----- Provided records
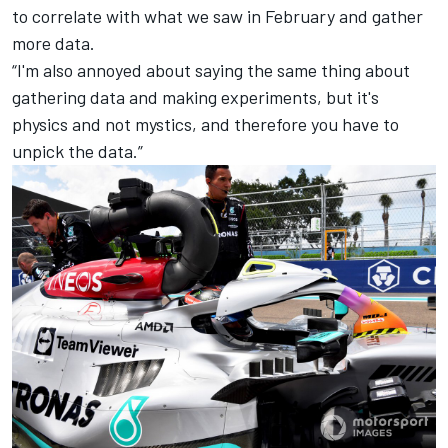
to correlate with what we saw in February and gather
more data.
“I'm also annoyed about saying the same thing about
gathering data and making experiments, but it's
physics and not mystics, and therefore you have to
unpick the data.”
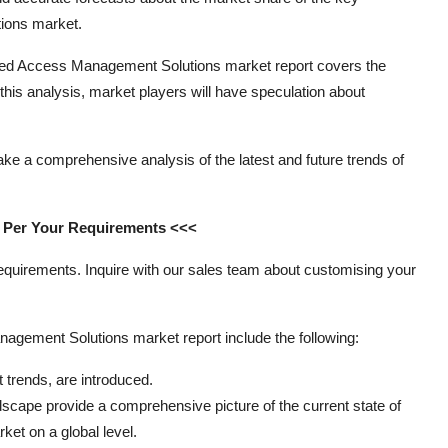
ions market.
ileged Access Management Solutions market report covers the
f this analysis, market players will have speculation about
ake a comprehensive analysis of the latest and future trends of
s Per Your Requirements <<<
requirements. Inquire with our sales team about customising your
agement Solutions market report include the following:
trends, are introduced.
ape provide a comprehensive picture of the current state of
et on a global level.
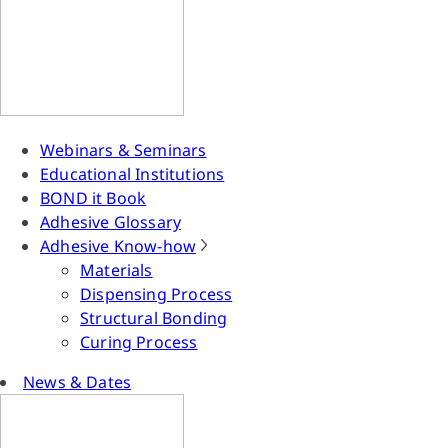
Webinars & Seminars
Educational Institutions
BOND it Book
Adhesive Glossary
Adhesive Know-how
Materials
Dispensing Process
Structural Bonding
Curing Process
News & Dates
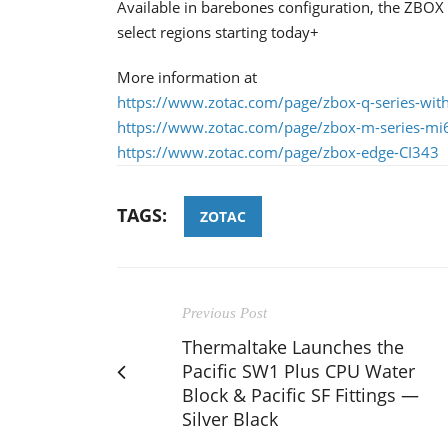
Available in barebones configuration, the ZBO
select regions starting today+
More information at
https://www.zotac.com/page/zbox-q-series-with
https://www.zotac.com/page/zbox-m-series-m
https://www.zotac.com/page/zbox-edge-CI343
TAGS:
ZOTAC
Previous Post
Thermaltake Launches the
Pacific SW1 Plus CPU Water
Block & Pacific SF Fittings —
Silver Black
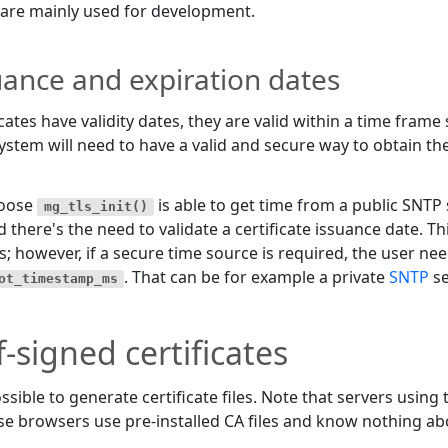
are mainly used for development.
uance and expiration dates
icates have validity dates, they are valid within a time frame
ystem will need to have a valid and secure way to obtain the
oose
is able to get time from a public SNTP
mg_tls_init()
d there's the need to validate a certificate issuance date. 
s; however, if a secure time source is required, the user need
. That can be for example a private
SNTP
se
ot_timestamp_ms
f-signed certificates
possible to generate certificate files. Note that servers using
e browsers use pre-installed CA files and know nothing abo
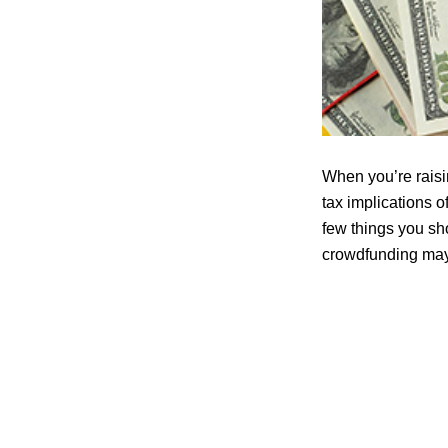
When you’re raisin
tax implications o
few things you sho
crowdfunding may 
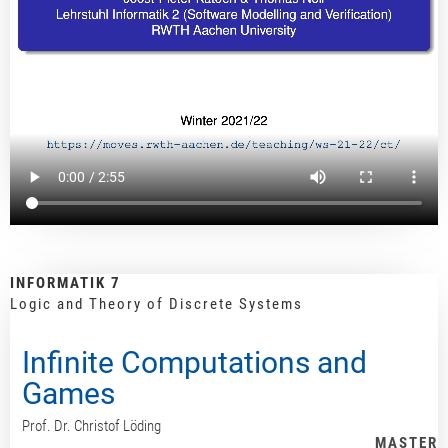
INFORMATIK 7
Logic and Theory of Discrete Systems
Infinite Computations and
Games
Prof. Dr. Christof Löding
MASTER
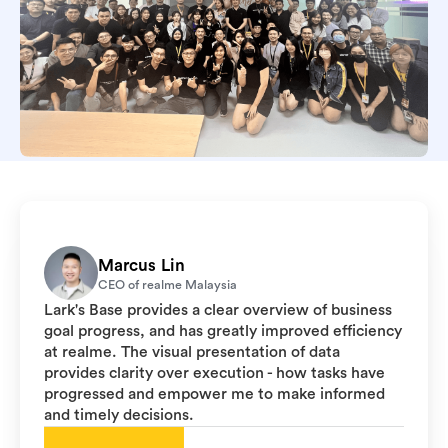
Marcus Lin
CEO of realme Malaysia
Lark's Base provides a clear overview of business
goal progress, and has greatly improved efficiency
at realme. The visual presentation of data
provides clarity over execution - how tasks have
progressed and empower me to make informed
and timely decisions.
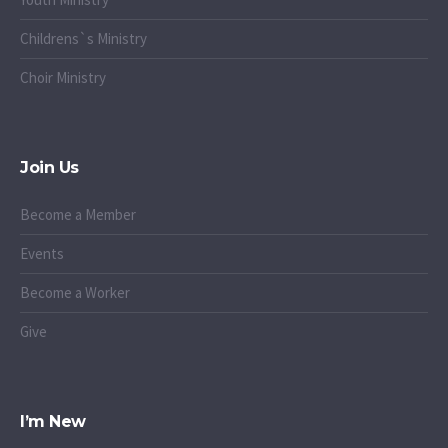
Childrens`s Ministry
Choir Ministry
Join Us
Become a Member
Events
Become a Worker
Give
I’m New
----------
Reproduce all of the lines above word for word, omitting the pictures.

to correlate with what we saw in February and gather
more data.
“I'm also annoyed about saying the same thing about
gathering data and making experiments, but it's
physics and not mystics, and therefore you have to
unpick the data.”
ions market.
ileged Access Management Solutions market report covers the
f this analysis, market players will have speculation about
ake a comprehensive analysis of the latest and future trends of
s Per Your Requirements <<<
requirements. Inquire with our sales team about customising your
agement Solutions market report include the following:
trends, are introduced.
ape provide a comprehensive picture of the current state of
et on a global level.
Webinars & Seminars
Educational Institutions
BOND it Book
Adhesive Glossary
Adhesive Know-how
Materials
Dispensing Process
Structural Bonding
Curing Process
News & Dates
Available in barebones configuration, the ZBO
select regions starting today+
More information at
https://www.zotac.com/page/zbox-q-series-with
https://www.zotac.com/page/zbox-m-series-m
https://www.zotac.com/page/zbox-edge-CI343
TAGS:
ZOTAC
Previous Post
Thermaltake Launches the
Pacific SW1 Plus CPU Water
Block & Pacific SF Fittings —
Silver Black
are mainly used for development.
uance and expiration dates
icates have validity dates, they are valid within a time frame
ystem will need to have a valid and secure way to obtain the
oose
is able to get time from a public SNTP
mg_tls_init()
d there's the need to validate a certificate issuance date. 
s; however, if a secure time source is required, the user need
. That can be for example a private
SNTP
se
ot_timestamp_ms
f-signed certificates
possible to generate certificate files. Note that servers using
e browsers use pre-installed CA files and know nothing abo
When you’re raisin
tax implications o
few things you sho
crowdfunding may 
INFORMATIK 7
Logic and Theory of Discrete Systems
Infinite Computations and
Games
Prof. Dr. Christof Löding
MASTER
Marcus Lin
CEO of realme Malaysia
Lark's Base provides a clear overview of business
goal progress, and has greatly improved efficiency
at realme. The visual presentation of data
provides clarity over execution - how tasks have
progressed and empower me to make informed
and timely decisions.
Childrens`s Ministry
Choir Ministry
Join Us
Become a Member
Events
Become a Worker
Give
I’m New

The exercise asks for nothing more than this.